Regresa al cuartucho y hace lo mismo con las toallas, mojadas, curtidas –trapos– y luego con las fundas de las almohadas.

Lanza los bultos por las escaleras alfombradas y con ellos, uno por uno, atraviesa la recepción. Ve pasar una pareja, llave de habitación en mano, que viste el mismo uniforme de oficina. Cruza miradas con la recepcionista, sentada detrás de un vidrio, y se detiene en el cuarto del servicio, que es también una cocina. Allí está su ropa, colgada, impecable, allí están su cartera y su lonchera, allí está su único espacio semiprivado en el trabajo.

Treinta y seis sábanas, treinta y seis fundas y cuarenta y seis toallas sucias y reemplazadas por otras limpias. En una hoja formateada como tabla, Erre anota esas cifras y la hora aproximada en que limpió cada una de las trece habitaciones de la jornada. Un día regular.

“Cansada, cansada”, alcanzo a escuchar a Franco de Vita en el hilo musical que también se escucha aquí, tan cerca del estacionamiento.

La camarera aprovecha que la pieza de enfrente está desocupada: va a usarla como su propio vestier, hoy no se va a cambiar la ropa en ese baño minúsculo y va a poder ducharse. Abre la puerta, regula la luz, deja sus pertenencias sobre la cama. Hace suya esa habitación, la diez. Cierra la puerta.

“Qué lástima, pero adiós. Me despido de ti y me voy”, canta ahora Julieta Venegas.

Erre demora exactamente once minutos y sale, elegante. Usa un conjunto gris de blusa y pantalón de poliéster, con bordados en el pecho. El maquillaje retocado en los ojos, los labios brillantes, el cabello impecable, los mismos zarcillos. Huele a crema hidratante. En el cuarto de servicio se calza unas sandalias negras de tacón alto y talón descubierto. También le van grandes. “No compro los zapatos justos porque tengo los dedos chiquitos fracturados; uno por una caída y el otro me lo agarré con una puerta“.

Antes de salir, pide en la recepción un adelanto de veinte mil bolívares de su sueldo, cuatro billetes de cinco mil que quedarán registrados en un vale con su firma.

Un hombre de aspecto candoroso espera por su cita al pie de la escalera, mientras sostiene un ramo de rosas frescas. Dice en voz alta que no aparece esa mujer, que va a tratar de localizarla por el celular. Erre no lo mira.

IX

Antes de tomar el metro en dirección a Petare, Erre echa un vistazo a las tiendas de Chacaíto, porquebusca para su hija el traje de primera comunión para el próximo domingo, un vestido con tirantes, nada muy pomposo, tampoco demasiado sencillo. Discreto, eso sí, porque no le gustaría ver a su niña de doce años con escotes, afirma mientras mira las vitrinas.

“Ella es como una niña todavía. No me gusta vestirla con blusitas pegaditas y escotaditas, ni que se maquille. O será que yo soy anticuada, no sé. Entonces a ella le gusta su ropa normal, le gusta su blusita de tirantes, pero no estar mostrándolo todo”, comenta, ya en la cuarta boutique que visita.
################
* _Orden de trabajo 1_: Según el texto, ¿cuántas habitaciones limpió Erre durante la jornada?
* _Orden de trabajo 2_: Por favor, enumera las cosas de Erre que, según el texto, están en el cuarto del servicio cuando ella llega con los bultos.

* _Datos a continuación_:
################
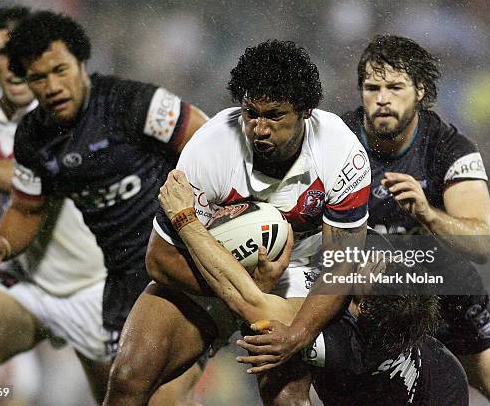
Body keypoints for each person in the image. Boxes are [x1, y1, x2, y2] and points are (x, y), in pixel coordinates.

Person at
################
* _Resultado del ejercicio 1_: Trece habitaciones.

* _Resultado del ejercicio 2_: Su ropa, su cartera y su lonchera.